Friday, April 28, 2006

ITIL and aligning Business to IT

Earlier this week I attended a seminar titled "ITIL and Aligning Business to IT". I wondered what the connection was and how can ITIL facilitate the nemesis of all CIOs "IT-Business alignment" considering that ITIL has been around for over 20 years and rarely this connection has been made.

Information Technology Infrastructure Library developed in the UK for controlling the chaos in IT services and creating a consistency in what IT does remained a good case study for long until it became obvious to many that there were indeed a few good practices that could be adopted by other IT Organizations to improve their internal ratings with their customers. Consultants created practices, Software organizations started talking about ITIL compliant tools and suddenly a market for ITIL certified professionals began to appear.

Having implemented ITIL practices across two different companies in the last 3 years, I was wondering how the SDIM (Service Delivery Incident Management) and other formalized practices like Change management, Configuration management etc will help create a better business alignment if the underlying technology or solution is not compliant to business requirements or if your customers don't like the way you look.

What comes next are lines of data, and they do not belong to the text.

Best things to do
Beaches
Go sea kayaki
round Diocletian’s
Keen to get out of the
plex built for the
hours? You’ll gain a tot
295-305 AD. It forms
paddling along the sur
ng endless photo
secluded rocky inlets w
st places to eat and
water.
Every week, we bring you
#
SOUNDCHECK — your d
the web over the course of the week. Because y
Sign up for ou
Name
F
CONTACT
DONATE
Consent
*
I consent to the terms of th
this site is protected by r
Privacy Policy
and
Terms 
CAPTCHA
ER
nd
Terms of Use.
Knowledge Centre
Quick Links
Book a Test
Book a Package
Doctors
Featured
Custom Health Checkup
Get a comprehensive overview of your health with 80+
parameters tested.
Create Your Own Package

As the seminar unfolded, we had the vendors' view of how their tools bring you closer to the holy grail and then a consultant from the big consulting organizations presented his perspective. It was but fortunate for me that the subsequent panel discussion between CIOs, the vendor and the consultant had one dropout and thus creating an opening for me to be called upon to fill in the gap. It's becoming a bit irritating to be pulled off the audience onto the stage regularly with no preparation.

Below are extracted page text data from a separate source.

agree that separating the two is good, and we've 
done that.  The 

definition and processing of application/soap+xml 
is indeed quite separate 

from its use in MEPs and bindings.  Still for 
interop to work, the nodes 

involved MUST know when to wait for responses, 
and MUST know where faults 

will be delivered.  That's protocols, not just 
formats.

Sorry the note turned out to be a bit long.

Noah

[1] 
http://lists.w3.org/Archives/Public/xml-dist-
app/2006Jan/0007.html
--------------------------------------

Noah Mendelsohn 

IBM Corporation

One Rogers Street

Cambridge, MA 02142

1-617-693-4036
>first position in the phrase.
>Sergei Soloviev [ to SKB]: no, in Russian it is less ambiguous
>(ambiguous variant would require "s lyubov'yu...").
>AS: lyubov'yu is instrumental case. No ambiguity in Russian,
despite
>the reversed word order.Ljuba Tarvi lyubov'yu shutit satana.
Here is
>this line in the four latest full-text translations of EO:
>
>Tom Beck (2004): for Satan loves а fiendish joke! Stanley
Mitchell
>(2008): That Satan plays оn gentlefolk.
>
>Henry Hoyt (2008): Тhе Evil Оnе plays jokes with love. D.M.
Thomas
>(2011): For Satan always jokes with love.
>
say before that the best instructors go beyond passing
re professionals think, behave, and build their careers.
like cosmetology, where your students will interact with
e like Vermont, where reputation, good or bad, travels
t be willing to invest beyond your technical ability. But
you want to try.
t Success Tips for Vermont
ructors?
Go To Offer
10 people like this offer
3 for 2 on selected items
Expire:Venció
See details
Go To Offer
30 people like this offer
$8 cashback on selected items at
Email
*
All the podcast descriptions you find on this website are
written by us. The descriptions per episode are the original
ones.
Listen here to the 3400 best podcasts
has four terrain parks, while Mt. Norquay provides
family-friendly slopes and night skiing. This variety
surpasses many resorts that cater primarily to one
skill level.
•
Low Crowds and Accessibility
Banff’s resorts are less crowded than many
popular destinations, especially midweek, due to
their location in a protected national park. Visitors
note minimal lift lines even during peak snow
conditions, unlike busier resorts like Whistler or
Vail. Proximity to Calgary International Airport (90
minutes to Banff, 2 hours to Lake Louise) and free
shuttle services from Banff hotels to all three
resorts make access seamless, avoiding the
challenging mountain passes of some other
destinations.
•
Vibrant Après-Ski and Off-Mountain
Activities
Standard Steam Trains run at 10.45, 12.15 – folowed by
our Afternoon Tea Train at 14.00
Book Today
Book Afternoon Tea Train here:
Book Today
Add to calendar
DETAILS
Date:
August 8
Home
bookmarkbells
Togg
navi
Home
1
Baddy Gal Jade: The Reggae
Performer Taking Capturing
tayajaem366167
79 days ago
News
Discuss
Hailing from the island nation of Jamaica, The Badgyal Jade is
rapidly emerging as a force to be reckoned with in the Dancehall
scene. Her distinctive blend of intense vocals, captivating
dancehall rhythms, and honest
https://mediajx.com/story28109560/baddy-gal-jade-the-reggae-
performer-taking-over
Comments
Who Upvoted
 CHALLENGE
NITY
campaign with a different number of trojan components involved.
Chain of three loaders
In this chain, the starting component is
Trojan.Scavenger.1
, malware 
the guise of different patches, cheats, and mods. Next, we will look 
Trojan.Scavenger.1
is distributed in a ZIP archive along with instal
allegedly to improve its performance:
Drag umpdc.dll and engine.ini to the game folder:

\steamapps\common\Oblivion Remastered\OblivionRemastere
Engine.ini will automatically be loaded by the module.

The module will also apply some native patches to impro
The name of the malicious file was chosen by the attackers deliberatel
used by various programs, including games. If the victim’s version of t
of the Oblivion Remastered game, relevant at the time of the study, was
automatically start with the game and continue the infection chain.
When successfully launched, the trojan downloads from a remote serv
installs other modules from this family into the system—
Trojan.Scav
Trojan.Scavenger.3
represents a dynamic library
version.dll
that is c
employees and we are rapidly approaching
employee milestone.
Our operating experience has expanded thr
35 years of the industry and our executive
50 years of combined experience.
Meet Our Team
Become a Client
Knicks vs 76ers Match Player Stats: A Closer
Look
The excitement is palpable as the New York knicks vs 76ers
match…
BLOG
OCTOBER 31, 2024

So I asked the question to the panel braving brickbats from the audience for asking such a stupid thing.

ITIL provides consistency in service delivery that comprises typically 70-80% of the activity carried out by most IT organizations. It ensures that the experience does not have elements of surprise irrespective of rank and order in the enterprise. ITIL defines everything explicitly and expects commitment to deliver which some IT shops do extremely well and a few even with internal Service Level Agreements (SLA).

The underlying assumptions being that the systems, hardware, networks etc are well crafted and architected, services and service levels promised are in line with expectations and effective usage of these systems by the users, ITIL will create harmonious co-existence between IT and business. There you are !

Now you know how ITIL will help you align IT with business ? No ? Then if you find the answer let me also know.